A close approach to these principles is the common GlobalG.A.P. protocol even if it is not totally focused on pest prevention. The majority of retailers in today’s markets require certain standards that ensure safe and sustainable agriculture for demonstrating on-farm food safety and sustainability.
In a true IPM strong focus is on pest prevention by applying good agronomic practices and using resistant varieties, pest identification and monitoring and biological pest control. As soon as the economic threshold is achieved – the point at which the cost of pesticide use pays off (cost of expected loss in harvest exceeds the cost of treatment) – chemical pest control becomes profitable. The last step includes learning and adapting from IPM for the next crop season.
5. Agroecology
Agroecology is a discipline that defines, classifies and studies agricultural systems from an ecological and socio-economic perspective, and applies ecological concepts and principles to the design and management of sustainable agroecosystems. It is an integrative way of farming that focuses on working with and understanding the interactions between plants, animals, humans and the environment. In Agroecology pest control seeks to reinforce interactions of pests and natural enemies with the aim to maintain a natural balance in the ecosystem. While there is no consent on what techniques and inputs are compatible with agroecology the common denominator is to make use of biodiversity-based ecological processes to optimize agricultural production systems.
6. Organic Agriculture
Organic agriculture is a production system that sustains the health of soils, ecosystems and people. It relies on ecological processes, biodiversity and cycles adapted to local conditions, rather than the use of inputs with adverse effects. Organic standards strictly prohibit any use of synthetic pesticides. Crop protection in organic agriculture builds on good agronomic practices such as crop rotation and intercropping, the use of organic manures, resistant varieties and bio-control to prevent that pest, diseases and weeds cause significant damage.
Organic farming makes use of techniques similar to Integrated Pest Management and agroecology, with the only difference that synthetic chemicals cannot be used as a last resort.
Instead, organic farmers can use specific natural substances permitted by organic standards to control pests and diseases if preventive methods are not sufficient. Some of them, however, also have unwanted side effects on non-target organisms. Particularly the use of copper to control fungal diseases is problematic due to its accumulation in soils.

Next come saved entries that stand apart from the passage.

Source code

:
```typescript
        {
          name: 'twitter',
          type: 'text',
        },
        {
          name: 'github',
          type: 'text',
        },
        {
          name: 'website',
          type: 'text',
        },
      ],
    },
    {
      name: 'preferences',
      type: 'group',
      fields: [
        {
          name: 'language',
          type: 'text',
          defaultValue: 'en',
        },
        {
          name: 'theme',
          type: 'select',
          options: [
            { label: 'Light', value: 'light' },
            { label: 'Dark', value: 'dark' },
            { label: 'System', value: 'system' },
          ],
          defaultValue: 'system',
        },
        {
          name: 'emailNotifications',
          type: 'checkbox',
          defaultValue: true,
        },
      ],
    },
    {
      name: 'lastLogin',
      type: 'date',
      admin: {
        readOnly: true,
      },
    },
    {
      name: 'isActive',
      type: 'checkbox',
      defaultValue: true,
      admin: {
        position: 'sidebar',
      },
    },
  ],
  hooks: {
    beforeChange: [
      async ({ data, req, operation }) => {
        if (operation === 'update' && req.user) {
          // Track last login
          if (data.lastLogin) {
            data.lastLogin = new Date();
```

7. Use of less hazardous pesticides
There are various systems to classify pesticides as per their toxicity for humans and the environment. Phasing out the use of highly hazardous pesticides and replacing them with less hazardous ones is therefore the most obvious way to reduce the negative side-effects of pesticides.
This approach needs to be combined with safe handling of pesticides so that their impact on people and the environment is minimized. The use of protective gear and the observation of waiting periods before harvest are the most important measures in this regard.
However, in many countries the lack of information, unavailability of protective equipment and its impracticality in hot and humid climates result in low adoption rates.